About Alex Harrowell

Alex Harrowell is a research analyst for a really large consulting firm on AI and semiconductors. His age is immaterial, especially as he can't be bothered to update this bio regularly. He's from Yorkshire, now an economic migrant in London. His specialist subjects are military history, Germany, the telecommunications industry, and networks of all kinds. He would like to point out that it's nothing personal. Writes the Yorkshire Ranter.

“…Only one heli left on the ground and it’s running”

It’s officially wheels up for Hosni Mubarak. Rather, that particular landmark was reached an hour ago:

I can also see mubarak residence airport. 5 helicopters used to be there, only 1 left on the ground & it’s running

Anyway, the promised statement, as fashionably late as usual, arrived and it confirmed his resignation. This after an incredible afternoon during which Nile TV’s newsreader argued on air at length with the crowds outside the TV headquarters, before apparently apologising for their past coverage after an Army spokesman read out the resignation letter. From Sultan al-Qassemi of The National‘s twitter feed:

Fascinating: Egypt State TV is speaking live with anti-Mubarak protesters surrounding the State TV building http://yfrog.com/gyahfhpj

The news anchor is pleading with the angry protesters “You know there was a period of chaos, we all want there to be more freedom of speech”

Protesters surrounding State TV building: We demand an apology for your coverage of Bloody Wednesday! On air Anchor : Calm them down please

[Sultan Al Qassemi]:The State TV anchors are terrified. There are tens of thousands of protesters surrounding the building who are unhappy with the coverage.

Egypt State TV anchor is speaking to a go between “Please assure the protesters. Please”

ACTIVITIES:
1) Summarize the blog post in two sentences.
2) According to the blog post, how many helicopters used to be at the Mubarak residence airport?
3) Output everything in the blog post from "Fascinating: Egypt State" down to "with the coverage.".

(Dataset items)
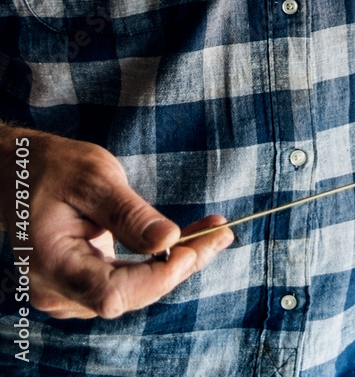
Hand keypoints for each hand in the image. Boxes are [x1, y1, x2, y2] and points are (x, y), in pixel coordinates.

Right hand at [0, 127, 232, 318]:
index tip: (195, 249)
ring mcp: (68, 291)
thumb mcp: (94, 179)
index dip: (158, 278)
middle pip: (129, 295)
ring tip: (214, 232)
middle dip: (180, 265)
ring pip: (133, 290)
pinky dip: (160, 261)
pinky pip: (127, 280)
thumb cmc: (54, 169)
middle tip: (222, 233)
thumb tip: (168, 240)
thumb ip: (128, 213)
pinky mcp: (83, 282)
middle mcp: (57, 289)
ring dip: (176, 263)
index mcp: (53, 264)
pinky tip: (189, 240)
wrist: (21, 172)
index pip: (112, 293)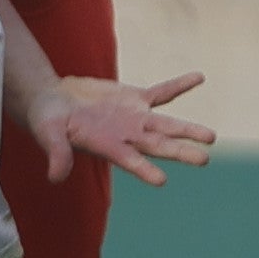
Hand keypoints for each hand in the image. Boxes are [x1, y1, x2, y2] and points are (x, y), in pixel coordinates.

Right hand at [19, 71, 214, 189]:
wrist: (52, 101)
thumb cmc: (47, 121)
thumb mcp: (47, 134)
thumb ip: (56, 153)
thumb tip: (55, 177)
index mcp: (107, 147)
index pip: (129, 161)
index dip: (144, 169)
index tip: (161, 180)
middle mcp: (127, 136)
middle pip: (158, 145)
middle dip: (180, 151)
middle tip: (204, 159)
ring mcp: (134, 118)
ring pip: (167, 124)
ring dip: (188, 129)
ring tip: (211, 137)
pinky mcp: (135, 98)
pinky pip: (162, 92)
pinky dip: (179, 86)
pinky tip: (199, 77)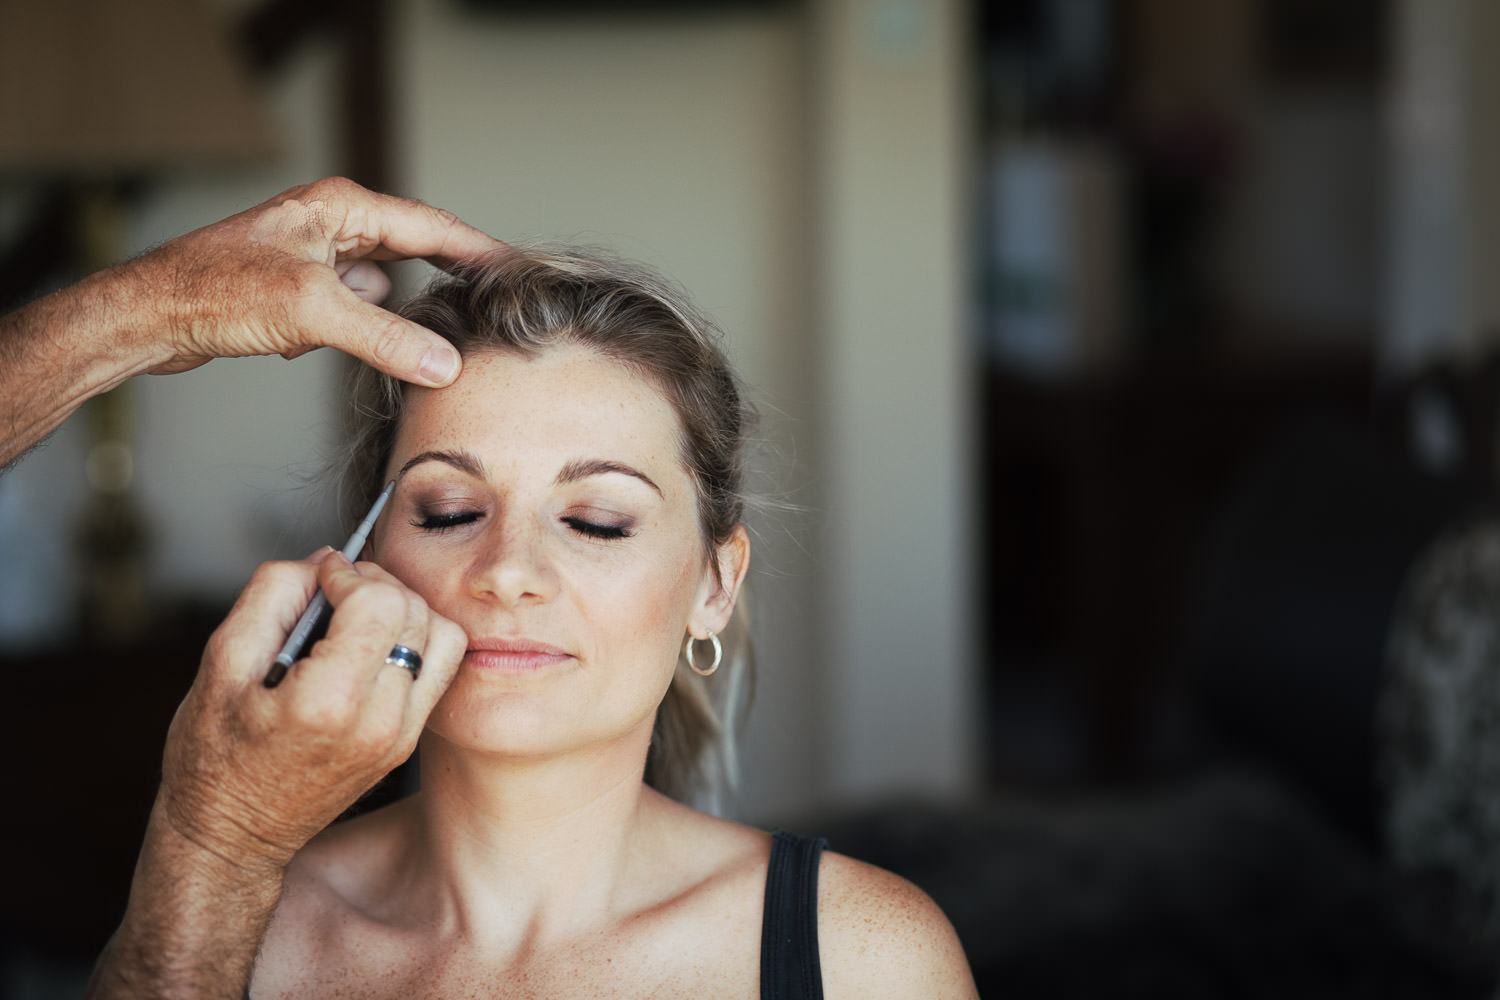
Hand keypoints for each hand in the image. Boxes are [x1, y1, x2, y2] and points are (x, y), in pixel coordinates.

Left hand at [135, 176, 502, 385]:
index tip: (520, 269)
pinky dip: (344, 332)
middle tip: (487, 312)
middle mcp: (331, 223)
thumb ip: (386, 338)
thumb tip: (444, 364)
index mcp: (341, 207)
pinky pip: (349, 310)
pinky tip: (304, 345)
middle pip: (412, 253)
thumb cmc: (217, 291)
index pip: (432, 225)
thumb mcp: (314, 314)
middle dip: (442, 284)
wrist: (150, 314)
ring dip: (381, 318)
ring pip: (379, 289)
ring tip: (377, 340)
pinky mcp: (298, 288)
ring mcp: (315, 255)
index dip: (480, 250)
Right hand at [158, 549, 465, 871]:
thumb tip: (325, 558)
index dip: (349, 573)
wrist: (233, 834)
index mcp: (328, 702)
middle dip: (376, 584)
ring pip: (442, 635)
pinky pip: (439, 668)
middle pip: (415, 611)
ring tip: (356, 617)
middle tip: (335, 592)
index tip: (320, 577)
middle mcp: (379, 721)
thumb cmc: (214, 753)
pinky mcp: (408, 742)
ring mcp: (401, 736)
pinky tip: (371, 646)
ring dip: (404, 610)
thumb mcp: (221, 662)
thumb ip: (273, 594)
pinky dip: (416, 641)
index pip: (379, 602)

TASK RESULTS:
1) Hosni Mubarak departed: a tweet reported that only one helicopter was left at his residence airport and it was running, and a late statement confirmed his resignation. Earlier that afternoon, state TV anchors argued and pleaded on air with tens of thousands of protesters surrounding the TV building, who demanded an apology for the coverage of Bloody Wednesday.

2) Five.

3)
Fascinating: Egypt State TV is speaking live with anti-Mubarak protesters surrounding the State TV building http://yfrog.com/gyahfhpj

The news anchor is pleading with the angry protesters “You know there was a period of chaos, we all want there to be more freedom of speech”

Protesters surrounding State TV building: We demand an apology for your coverage of Bloody Wednesday! On air Anchor : Calm them down please

[Sultan Al Qassemi]:The State TV anchors are terrified. There are tens of thousands of protesters surrounding the building who are unhappy with the coverage.